### Angezeigter Text
= = = =
Aufgeschreckter VRN rätselt über Umsetzung
Mannheims Bürgermeister Christian Sprecht äußerte sich bei der ZRN-Sitzung zum Thema

Bald sollen Fahrgäste ihre Fahrkarten per App mit dem Smartphone buchen und bezahlen können. Foto: Gerold
Von Harald Berlinghof
Rhein-Neckar. Vor drei Wochen etwa wurde der VRN aufgeschreckt, als Mannheim als eine von fünf Städten genannt wurde, in denen kostenloser ÖPNV getestet werden sollte. "Wie das geschehen ist, wissen wir bis heute nicht. Von einer Klage der EU wegen dauerhafter Überschreitungen der Stickoxidwerte sind weit mehr als nur diese fünf Städte betroffen", erklärte Christian Specht in der Verbandsversammlung des Zweckverbands Verkehrsverbund Rhein-Neckar (ZRN) am Donnerstag. Es sei ein Rätsel, wie man so etwas in einer Stadt verwirklichen sollte, die in einem Verkehrsverbund gemeinsam mit zahlreichen anderen Kommunen agiert, so der Zweckverbandsvorsitzende.
= = = =
### Rohdaten
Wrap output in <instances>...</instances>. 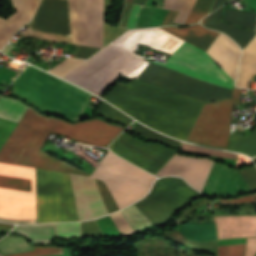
= = = =
### Aufgabe
In wie vielen Städten sollte laut dem Artikel über den VRN kostenloser ÖPNV getestet werden?

### Antwort
In fünf Städten.